As expected, the youth questioned the actions of their elders – the youth were bound to suffer the consequences. They questioned the war. And they looked for an explanation.

Many explanations were offered by those driving international agitation and violence – with the US government taking the lead role. Those explanations, lacking any truth, were repeated by many adults who served as role models for the youth. This was true inside the church as well.

In many churches, adults claimed salvation through the Prince of Peace while actively encouraging war and other provocations, an hypocrisy not unnoticed by youthful eyes. For those young adults still searching for truth, and still familiar with the pews, a song like “One Tin Soldier,” with its blend of Christianity and counterculture ethos, easily upended their view of church as a place of peace.1

The hardened hearts in many churches were for war. They were the blood thirsty, pugnacious hearts of the Valley People in the song. The youths who heard the song understood that “Peace on Earth” was not the message preached from the pulpit or the pews. So they left the church in search of peace. Many of them never returned, and so never found peace, because peace can only found through the Gospel of Jesus Christ.

I see this aspect of history repeating itself. The conservative church has rallied around torture, war, and violence. Just today, a popular Christian source stated that any vocal challenge to actions of government is sin.

In the end, the US will not win its eternal war for eternal peace. And if it continues to champion vile actions of the state, the conservative Church not win, for Christ, the souls of subsequent generations. The only question that remains is which future song will openly expose this hypocrisy in the Church, the song to be hummed by the youth on their way out the door.

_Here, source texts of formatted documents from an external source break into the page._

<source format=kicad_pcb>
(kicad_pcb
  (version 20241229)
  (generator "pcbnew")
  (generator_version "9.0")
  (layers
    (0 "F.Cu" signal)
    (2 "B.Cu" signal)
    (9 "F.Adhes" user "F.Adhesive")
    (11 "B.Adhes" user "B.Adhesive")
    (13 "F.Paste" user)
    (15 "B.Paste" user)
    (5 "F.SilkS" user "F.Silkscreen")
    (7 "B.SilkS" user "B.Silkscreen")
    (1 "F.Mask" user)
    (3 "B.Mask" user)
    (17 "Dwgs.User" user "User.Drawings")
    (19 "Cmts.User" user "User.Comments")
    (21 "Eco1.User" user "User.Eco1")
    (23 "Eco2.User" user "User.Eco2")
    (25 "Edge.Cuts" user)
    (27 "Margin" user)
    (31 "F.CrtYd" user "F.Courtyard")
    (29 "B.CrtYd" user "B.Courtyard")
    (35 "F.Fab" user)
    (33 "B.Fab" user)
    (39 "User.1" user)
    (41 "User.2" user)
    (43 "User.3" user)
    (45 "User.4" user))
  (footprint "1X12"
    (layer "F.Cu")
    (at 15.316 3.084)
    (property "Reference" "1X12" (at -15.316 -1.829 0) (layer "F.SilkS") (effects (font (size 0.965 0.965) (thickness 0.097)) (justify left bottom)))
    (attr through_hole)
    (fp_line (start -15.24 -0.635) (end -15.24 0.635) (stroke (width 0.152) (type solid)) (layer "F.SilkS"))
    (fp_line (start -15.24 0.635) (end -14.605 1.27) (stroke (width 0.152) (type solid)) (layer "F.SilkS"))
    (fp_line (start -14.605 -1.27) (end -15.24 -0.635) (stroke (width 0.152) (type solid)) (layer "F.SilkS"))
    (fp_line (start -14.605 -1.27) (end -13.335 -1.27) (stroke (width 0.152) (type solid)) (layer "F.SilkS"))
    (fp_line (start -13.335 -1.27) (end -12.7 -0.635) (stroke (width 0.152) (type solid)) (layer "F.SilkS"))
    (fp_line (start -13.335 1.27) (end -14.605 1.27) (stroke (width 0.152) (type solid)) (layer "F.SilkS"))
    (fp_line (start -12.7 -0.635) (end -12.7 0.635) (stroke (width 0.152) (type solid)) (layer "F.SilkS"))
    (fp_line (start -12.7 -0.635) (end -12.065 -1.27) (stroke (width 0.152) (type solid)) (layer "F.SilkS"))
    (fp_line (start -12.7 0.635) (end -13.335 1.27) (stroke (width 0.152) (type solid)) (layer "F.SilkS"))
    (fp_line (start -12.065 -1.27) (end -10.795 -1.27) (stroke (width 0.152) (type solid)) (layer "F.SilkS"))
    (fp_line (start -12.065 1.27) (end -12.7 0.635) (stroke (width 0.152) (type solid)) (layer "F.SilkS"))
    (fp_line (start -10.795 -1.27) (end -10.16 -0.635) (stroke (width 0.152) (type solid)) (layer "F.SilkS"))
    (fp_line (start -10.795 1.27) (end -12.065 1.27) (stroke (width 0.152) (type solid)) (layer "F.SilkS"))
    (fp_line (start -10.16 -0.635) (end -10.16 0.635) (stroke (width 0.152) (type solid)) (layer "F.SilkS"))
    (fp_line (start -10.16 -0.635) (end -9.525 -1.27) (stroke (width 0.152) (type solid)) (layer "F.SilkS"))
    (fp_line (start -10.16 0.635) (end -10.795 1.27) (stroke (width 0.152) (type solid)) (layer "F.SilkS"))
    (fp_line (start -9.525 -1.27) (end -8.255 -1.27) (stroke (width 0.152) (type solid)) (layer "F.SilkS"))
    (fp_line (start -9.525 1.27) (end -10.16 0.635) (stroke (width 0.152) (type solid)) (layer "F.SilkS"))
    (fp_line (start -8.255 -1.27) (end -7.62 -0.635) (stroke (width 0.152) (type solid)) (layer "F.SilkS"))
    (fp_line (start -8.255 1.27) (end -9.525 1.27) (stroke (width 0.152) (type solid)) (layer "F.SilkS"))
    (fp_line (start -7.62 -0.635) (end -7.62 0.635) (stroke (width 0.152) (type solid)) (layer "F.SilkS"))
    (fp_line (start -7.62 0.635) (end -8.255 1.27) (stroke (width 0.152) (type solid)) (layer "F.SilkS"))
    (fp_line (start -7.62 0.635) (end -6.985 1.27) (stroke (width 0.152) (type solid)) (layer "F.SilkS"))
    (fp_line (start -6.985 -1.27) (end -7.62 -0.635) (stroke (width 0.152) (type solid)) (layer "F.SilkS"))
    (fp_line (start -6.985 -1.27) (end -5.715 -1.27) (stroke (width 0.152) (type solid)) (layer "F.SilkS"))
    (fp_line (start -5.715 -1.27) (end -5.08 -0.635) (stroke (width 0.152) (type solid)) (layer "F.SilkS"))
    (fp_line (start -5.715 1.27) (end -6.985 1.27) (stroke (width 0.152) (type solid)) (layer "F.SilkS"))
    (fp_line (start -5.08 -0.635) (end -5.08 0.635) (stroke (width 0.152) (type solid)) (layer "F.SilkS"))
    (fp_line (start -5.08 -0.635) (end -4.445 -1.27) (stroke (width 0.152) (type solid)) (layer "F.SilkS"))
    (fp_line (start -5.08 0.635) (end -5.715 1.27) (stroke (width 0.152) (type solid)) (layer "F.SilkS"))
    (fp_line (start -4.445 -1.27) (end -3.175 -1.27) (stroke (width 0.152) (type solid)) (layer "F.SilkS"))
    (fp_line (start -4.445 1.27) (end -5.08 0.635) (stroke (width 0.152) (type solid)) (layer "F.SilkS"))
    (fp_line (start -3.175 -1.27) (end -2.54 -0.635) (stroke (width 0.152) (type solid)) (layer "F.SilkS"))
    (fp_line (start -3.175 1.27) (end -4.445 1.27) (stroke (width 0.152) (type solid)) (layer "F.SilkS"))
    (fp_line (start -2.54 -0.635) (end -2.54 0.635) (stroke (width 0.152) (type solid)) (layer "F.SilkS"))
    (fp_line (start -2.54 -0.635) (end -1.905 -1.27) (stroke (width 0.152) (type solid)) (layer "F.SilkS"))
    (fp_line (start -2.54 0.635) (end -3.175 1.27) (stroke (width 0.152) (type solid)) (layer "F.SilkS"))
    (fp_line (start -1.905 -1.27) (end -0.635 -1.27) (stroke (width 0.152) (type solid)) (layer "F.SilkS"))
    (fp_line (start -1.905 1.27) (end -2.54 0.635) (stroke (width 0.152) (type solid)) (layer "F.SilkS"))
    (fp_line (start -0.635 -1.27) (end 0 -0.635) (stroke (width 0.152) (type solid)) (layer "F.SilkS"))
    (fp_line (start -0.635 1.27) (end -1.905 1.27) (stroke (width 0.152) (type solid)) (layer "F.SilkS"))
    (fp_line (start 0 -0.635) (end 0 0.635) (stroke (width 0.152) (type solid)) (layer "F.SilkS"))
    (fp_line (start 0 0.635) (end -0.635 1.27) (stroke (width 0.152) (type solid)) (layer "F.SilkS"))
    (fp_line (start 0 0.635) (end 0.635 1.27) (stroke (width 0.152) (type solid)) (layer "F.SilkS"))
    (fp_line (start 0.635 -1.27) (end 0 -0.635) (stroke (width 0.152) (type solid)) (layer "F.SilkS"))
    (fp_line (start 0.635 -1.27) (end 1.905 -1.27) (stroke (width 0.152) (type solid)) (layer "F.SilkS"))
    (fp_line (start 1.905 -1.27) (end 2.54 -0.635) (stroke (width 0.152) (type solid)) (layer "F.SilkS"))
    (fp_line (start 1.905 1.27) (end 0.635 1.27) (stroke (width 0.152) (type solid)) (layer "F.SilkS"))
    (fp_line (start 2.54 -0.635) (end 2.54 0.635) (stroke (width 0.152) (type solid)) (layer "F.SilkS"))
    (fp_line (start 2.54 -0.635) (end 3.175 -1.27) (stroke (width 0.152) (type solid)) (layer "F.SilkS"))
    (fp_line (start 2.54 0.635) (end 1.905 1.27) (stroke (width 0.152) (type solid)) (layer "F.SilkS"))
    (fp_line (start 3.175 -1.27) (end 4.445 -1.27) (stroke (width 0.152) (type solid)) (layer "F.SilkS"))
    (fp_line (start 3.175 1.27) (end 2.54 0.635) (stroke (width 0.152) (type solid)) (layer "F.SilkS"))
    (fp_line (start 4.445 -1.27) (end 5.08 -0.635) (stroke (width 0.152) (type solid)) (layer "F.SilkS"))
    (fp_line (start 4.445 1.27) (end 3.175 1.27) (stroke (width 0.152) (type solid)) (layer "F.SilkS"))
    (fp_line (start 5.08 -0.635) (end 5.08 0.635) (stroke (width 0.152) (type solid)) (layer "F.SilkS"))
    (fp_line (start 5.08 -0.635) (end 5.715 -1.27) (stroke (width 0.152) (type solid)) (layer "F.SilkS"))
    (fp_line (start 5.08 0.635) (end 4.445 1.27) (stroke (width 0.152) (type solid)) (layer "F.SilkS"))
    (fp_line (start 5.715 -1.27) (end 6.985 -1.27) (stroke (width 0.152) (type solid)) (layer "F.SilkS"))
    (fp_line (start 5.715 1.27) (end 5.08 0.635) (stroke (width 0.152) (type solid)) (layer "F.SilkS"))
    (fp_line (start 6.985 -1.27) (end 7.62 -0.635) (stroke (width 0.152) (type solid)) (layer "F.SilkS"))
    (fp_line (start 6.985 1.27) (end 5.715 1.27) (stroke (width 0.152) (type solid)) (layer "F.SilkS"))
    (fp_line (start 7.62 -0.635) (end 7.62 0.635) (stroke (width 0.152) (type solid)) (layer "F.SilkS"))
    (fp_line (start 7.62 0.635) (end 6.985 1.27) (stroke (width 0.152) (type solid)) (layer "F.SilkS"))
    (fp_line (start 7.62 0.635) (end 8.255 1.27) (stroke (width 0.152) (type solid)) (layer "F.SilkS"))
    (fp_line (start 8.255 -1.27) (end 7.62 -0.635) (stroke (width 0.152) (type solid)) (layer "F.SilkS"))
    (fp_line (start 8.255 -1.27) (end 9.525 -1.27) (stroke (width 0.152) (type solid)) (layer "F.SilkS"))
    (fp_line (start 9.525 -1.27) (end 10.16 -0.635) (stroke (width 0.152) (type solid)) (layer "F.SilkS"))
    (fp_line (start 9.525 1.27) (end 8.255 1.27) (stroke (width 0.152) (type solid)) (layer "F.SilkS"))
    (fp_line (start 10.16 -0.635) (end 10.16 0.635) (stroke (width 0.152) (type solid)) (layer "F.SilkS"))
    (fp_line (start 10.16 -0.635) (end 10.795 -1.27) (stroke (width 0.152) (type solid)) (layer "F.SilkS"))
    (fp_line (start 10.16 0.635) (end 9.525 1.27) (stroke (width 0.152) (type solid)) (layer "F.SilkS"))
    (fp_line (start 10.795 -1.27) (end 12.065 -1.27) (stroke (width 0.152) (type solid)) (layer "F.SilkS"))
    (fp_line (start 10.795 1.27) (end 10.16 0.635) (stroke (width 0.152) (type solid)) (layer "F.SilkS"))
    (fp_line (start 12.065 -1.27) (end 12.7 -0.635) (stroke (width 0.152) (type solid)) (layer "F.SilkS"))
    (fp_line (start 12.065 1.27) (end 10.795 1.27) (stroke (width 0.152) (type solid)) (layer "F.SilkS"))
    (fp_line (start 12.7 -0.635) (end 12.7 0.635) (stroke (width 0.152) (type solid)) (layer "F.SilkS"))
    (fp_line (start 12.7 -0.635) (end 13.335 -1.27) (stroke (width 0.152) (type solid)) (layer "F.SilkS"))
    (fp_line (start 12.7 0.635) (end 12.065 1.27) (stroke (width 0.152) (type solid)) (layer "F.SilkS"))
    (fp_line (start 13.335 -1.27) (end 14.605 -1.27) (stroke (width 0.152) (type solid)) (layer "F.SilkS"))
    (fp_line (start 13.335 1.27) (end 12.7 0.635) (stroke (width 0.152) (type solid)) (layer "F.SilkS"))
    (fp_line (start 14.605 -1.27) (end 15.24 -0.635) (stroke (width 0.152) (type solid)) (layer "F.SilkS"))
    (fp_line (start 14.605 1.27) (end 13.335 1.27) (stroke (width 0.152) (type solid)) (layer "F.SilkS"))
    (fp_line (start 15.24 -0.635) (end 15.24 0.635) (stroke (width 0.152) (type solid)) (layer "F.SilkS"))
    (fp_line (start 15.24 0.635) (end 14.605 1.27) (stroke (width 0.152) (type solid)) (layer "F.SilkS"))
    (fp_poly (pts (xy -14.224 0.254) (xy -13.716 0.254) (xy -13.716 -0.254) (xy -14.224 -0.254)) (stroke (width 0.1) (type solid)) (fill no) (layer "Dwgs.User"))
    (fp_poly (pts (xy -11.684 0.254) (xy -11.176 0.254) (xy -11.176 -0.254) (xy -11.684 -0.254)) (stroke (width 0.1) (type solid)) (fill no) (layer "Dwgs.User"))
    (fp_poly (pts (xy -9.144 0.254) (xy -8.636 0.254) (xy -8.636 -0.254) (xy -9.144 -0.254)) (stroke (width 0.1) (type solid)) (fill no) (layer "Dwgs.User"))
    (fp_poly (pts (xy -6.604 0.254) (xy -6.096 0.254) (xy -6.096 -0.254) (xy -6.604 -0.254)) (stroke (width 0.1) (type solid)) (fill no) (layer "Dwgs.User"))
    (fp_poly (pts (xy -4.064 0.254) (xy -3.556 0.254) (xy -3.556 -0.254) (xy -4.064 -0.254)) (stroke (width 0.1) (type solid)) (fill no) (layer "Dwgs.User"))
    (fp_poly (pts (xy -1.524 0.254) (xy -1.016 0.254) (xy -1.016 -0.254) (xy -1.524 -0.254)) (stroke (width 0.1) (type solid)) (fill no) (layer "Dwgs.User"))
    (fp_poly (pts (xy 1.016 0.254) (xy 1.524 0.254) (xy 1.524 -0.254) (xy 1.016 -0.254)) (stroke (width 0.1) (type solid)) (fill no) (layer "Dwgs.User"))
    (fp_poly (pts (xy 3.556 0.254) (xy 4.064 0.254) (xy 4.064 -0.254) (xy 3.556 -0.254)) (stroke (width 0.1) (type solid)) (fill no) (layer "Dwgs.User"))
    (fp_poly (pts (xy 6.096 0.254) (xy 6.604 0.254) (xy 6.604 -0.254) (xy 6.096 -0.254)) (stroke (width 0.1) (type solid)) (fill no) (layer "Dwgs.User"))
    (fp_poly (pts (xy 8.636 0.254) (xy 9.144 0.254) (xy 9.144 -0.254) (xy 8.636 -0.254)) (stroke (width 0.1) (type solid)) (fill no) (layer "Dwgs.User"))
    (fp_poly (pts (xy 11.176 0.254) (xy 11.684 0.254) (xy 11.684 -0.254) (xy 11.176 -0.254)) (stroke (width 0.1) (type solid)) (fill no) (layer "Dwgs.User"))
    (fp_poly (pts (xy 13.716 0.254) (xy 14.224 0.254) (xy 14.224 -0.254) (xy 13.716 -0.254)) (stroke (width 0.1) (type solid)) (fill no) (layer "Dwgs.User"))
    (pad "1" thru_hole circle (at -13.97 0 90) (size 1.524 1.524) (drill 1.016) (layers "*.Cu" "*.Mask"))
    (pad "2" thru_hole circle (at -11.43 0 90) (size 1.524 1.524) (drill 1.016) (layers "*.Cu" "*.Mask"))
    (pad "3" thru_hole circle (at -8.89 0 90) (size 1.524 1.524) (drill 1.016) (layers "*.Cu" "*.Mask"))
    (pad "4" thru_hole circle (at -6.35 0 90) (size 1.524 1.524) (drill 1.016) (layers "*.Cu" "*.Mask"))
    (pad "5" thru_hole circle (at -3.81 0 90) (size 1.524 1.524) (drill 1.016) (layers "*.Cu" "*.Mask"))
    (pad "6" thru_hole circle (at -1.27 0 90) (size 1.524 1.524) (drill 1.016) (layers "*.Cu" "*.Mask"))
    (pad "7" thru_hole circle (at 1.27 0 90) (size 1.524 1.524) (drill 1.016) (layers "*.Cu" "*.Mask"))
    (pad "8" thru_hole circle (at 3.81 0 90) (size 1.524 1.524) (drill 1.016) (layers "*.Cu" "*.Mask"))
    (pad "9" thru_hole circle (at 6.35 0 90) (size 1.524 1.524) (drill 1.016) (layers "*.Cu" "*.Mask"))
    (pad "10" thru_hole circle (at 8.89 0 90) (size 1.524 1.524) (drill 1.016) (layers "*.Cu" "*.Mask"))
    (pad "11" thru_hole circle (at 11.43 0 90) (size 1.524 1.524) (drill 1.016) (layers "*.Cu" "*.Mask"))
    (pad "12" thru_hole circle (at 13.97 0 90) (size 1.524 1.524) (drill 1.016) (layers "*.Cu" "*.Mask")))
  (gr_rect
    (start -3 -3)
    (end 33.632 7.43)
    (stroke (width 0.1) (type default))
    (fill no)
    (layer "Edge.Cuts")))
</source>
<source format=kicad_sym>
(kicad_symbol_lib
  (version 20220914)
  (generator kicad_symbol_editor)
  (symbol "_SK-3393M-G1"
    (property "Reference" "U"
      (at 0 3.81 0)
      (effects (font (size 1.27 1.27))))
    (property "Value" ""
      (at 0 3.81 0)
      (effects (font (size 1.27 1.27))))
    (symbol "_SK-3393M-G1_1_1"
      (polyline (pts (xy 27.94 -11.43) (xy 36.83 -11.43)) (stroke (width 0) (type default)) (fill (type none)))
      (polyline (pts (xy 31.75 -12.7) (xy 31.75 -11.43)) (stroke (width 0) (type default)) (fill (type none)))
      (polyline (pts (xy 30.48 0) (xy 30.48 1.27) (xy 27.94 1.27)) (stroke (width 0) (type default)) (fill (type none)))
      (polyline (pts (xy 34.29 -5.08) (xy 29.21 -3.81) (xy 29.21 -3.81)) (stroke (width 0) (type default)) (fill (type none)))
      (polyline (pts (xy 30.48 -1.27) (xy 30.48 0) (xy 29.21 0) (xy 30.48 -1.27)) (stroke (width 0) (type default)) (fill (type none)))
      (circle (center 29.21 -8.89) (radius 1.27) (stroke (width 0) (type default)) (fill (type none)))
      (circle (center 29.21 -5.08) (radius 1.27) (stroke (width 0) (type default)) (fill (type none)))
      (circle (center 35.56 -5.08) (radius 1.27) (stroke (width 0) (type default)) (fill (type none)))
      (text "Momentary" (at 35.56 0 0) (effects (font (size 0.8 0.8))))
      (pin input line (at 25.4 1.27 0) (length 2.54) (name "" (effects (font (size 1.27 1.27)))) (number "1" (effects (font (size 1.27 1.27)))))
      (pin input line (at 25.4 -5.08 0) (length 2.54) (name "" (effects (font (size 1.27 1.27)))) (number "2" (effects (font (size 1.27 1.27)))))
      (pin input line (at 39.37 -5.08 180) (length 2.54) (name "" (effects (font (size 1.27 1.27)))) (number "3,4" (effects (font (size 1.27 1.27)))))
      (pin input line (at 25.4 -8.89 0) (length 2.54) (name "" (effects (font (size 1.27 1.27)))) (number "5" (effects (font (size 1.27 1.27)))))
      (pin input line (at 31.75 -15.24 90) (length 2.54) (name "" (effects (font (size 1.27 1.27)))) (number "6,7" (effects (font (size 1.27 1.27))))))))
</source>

‘Tis the season of Peace, my Christian brothers and sisters. We know the hypocrisy of following Jesus while defending the vile actions of the state. Therefore, it is time we soften our hearts to the message of our Savior. And become the Mountain People willing to share Peace on Earth with all.

Note:

1) Of course, “One Tin Soldier” was just one song. And it did not damage the Church alone. But it is indicative of the divide between the Gospel of peace and the advocacy of violence that permeated His Church then, just as it does today.